Exercices proposés:
**A)** Recopiez fidèlement le passage de l'entretien avec Adam Eisenberg compris entre « Adam Eisenberg était » et « comme un documentaire. », ces deux bornes incluses.
**B)** Répondez brièvement aux questions suivantes sur l'entretien avec Adam Eisenberg.
(i) À quel art Jean Vilar pensait-il en tenant les propos cités en ouverture ?
(ii) De quelle revue de cinéma Adam Eisenberg était-il l'un des principaux correspondants américains ?
(iii) Quelle pièce de Molière la citation de Jean Vilar mentionne-t-elle ?
**C)** Prolongez l'entretien avec Adam Eisenberg au-delà de sa dernière phrase.

Texte retenu:
—————

Entretien avec Adam Eisenberg, juge et juriste américain, sur le film de Clint Eastwood “Juré n° 2”

« Réalisme : je reste étonné de la longévité de ce mot. L’art est une certaine façon de mettre en ordre ou en désordre la nature. Que peut donc, en cette affaire, signifier le mot “réalisme” ? Rimbaud est-il réaliste ? Et Corneille ? Et Kleist ? Et Léger ? Je ne vois pas de réalisme évident dans le Don Juan de Molière, dans l’apparition du Commandeur, dans les sagesses déraisonnables de Sganarelle, dans le monologue d’Harpagon, dans les admirables stances de l’Infante du Cid… »

C’est bien sûr au théâtre que pensait Jean Vilar en tenant ces propos, mais il est évident que sa condamnation sans appel de la notion de réalisme pourrait tout aussi bien s’appliquer au cinéma. À tout film. Il n’est donc pas question de condamner ici le Juré n° 2 de Clint Eastwood. Bien au contraire, cette histoire est, pour employer une expression stéréotypée mais qui ici s’impose, de celles qui tiennent jusqu’au bout le spectateur en haleine. Cela dit, il risque d’y avoir un malentendu si l’on estime que ce que ce film nous dit du système judiciaire américain correspond… à la réalité.

Adam Eisenberg était il y a quarante ans l’un des principaux correspondants américains de la revue de cinéma Starfix (nous avons d’ailleurs publié dans Boojum un entretien avec James Cameron qu’il avait réalisé du temps où celui-ci n’était pas encore tout à fait James Cameron). Mais depuis, il a été avocat, puis juge, et il enseigne actuellement le droit dans des universités américaines. Nous ne pouvions donc trouver meilleur interlocuteur – dirons-nous meilleur juge ? – pour traiter de la question de l’exactitude des procédures judiciaires présentées dans Juré n° 2. Redisons-le, il n’est pas interdit d’apprécier ce conte moral, mais on aurait tort de l’appréhender comme un documentaire.

Les enseignants ont souvent du mal à se reconnaître dans l’image qui est donnée d’eux au cinéma. Les policiers aussi… Comment vous, juge et juriste, réagissez-vous face au film Juré n° 2 ?

—————

Items fournis:
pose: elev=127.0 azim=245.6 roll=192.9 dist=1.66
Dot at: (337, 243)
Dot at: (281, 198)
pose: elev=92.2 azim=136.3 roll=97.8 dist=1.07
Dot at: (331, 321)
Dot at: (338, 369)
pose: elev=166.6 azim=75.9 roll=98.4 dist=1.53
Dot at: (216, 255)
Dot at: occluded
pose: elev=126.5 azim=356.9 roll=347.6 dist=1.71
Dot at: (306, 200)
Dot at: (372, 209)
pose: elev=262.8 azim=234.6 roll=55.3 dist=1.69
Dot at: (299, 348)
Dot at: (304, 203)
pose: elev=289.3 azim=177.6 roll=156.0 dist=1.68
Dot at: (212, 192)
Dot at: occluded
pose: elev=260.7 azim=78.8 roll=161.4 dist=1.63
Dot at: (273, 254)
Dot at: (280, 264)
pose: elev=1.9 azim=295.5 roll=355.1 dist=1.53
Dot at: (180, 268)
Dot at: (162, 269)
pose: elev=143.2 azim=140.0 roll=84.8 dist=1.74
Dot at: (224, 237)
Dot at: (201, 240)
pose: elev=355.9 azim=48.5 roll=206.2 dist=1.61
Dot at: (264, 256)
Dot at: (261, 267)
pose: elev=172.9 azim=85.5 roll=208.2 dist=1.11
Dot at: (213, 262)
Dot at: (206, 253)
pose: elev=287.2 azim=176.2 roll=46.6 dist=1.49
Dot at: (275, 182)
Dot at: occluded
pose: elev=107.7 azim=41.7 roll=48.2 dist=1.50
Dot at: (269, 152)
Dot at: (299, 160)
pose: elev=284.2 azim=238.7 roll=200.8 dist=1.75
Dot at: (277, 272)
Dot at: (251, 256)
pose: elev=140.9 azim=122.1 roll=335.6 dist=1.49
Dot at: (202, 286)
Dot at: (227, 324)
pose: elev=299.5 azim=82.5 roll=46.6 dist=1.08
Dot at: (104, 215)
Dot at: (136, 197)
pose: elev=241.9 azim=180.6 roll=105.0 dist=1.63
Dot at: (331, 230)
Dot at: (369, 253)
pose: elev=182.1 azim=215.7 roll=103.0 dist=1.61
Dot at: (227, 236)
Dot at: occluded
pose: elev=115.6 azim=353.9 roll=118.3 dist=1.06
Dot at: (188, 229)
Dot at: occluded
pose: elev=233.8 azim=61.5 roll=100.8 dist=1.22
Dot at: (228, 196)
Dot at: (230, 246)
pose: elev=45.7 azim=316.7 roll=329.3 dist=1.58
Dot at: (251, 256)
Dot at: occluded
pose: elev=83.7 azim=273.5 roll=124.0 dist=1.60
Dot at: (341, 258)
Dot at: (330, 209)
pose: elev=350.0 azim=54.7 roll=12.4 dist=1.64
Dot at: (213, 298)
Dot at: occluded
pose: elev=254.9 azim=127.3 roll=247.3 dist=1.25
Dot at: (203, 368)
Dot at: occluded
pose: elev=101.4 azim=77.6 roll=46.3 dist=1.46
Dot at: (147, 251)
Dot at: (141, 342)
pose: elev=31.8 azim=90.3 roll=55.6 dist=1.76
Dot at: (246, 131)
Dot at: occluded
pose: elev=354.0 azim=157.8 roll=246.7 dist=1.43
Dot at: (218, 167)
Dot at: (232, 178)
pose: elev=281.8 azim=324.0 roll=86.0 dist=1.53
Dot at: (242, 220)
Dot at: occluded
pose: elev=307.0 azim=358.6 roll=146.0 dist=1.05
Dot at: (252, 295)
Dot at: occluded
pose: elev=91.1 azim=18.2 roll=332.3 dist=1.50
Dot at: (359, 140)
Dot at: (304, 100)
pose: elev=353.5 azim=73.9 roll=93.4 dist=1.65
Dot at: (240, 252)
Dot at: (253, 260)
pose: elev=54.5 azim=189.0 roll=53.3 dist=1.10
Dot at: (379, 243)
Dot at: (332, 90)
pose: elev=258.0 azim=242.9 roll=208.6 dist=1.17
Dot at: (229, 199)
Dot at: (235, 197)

—————

Réponses attendues:
**A)**
Adam Eisenberg était il y a quarante ans l’un des principaux correspondants américains de la revue de cinéma Starfix (nous avons d’ailleurs publié dans Boojum un entretien avec James Cameron qu’il avait réalisé du temps où celui-ci n’était pas encore tout à fait James Cameron). Mais depuis, il a été avocat, puis juge, et il enseigne actuellement le droit dans des universités américaines. Nous ne pouvions donc trouver meilleur interlocuteur – dirons-nous meilleur juge ? – pour traiter de la question de l’exactitude des procédures judiciaires présentées dans Juré n° 2. Redisons-le, il n’est pas interdit d’apprécier ce conte moral, mais on aurait tort de l’appréhender comme un documentaire.

**B)**
(i) Le théâtre.
(ii) Starfix.
(iii) Le Don Juan.

**C)**
Il y a des films, Autopsie d’un meurtre d’Otto Preminger par exemple, qui présentent une image exacte du système judiciaire, mais Juré n° 2 est construit sur des données très souvent erronées, la première portant sur la manière dont les jurés potentiels sont interrogés avant d’être acceptés ou récusés par les deux parties.

Ces jurés potentiels ont tout d’abord à remplir un questionnaire écrit, incluant plusieurs questions d’ordre personnel et touchant notamment à leur profession. Le juge, en outre, ne manque pas de demander, au début de cette procédure de sélection, si certains des jurés ont déjà fait partie des forces de l’ordre, ont travaillé dans des tribunaux… ou s’ils ont parmi leurs proches des gens qui entrent dans ces catégories. Et si le juge oublie de poser ces questions, les avocats ne manqueront pas de le faire. Aussi est-il parfaitement absurde de voir le juré interprété par J.K. Simmons expliquer qu’il n’a pas dit qu’il a été flic dans une vie antérieure tout simplement parce que personne ne le lui a demandé ! En pareil cas, si un tel juré avait répondu honnêtement aux questions posées par le juge et les avocats, on peut gager qu’il aurait été récusé illico presto par la défense.

Erreur, ou plutôt omission numéro deux : le film semble ignorer qu’on demande toujours aux jurés potentiels s’ils ont déjà fait l’objet d’une condamnation. Autrement dit, là encore, si notre Juré n° 2 a répondu honnêtement, les avocats devraient savoir qu’il a été condamné pour conduite en état d’ivresse et ne manqueraient pas de l’interroger sur les sentiments qu’il risque d’éprouver dans une affaire impliquant des gens ivres et ils lui demanderaient si son histoire personnelle n’est pas de nature à l’empêcher de siéger comme il convient dans cette affaire. Il est plus que probable qu’il serait rejeté par le procureur.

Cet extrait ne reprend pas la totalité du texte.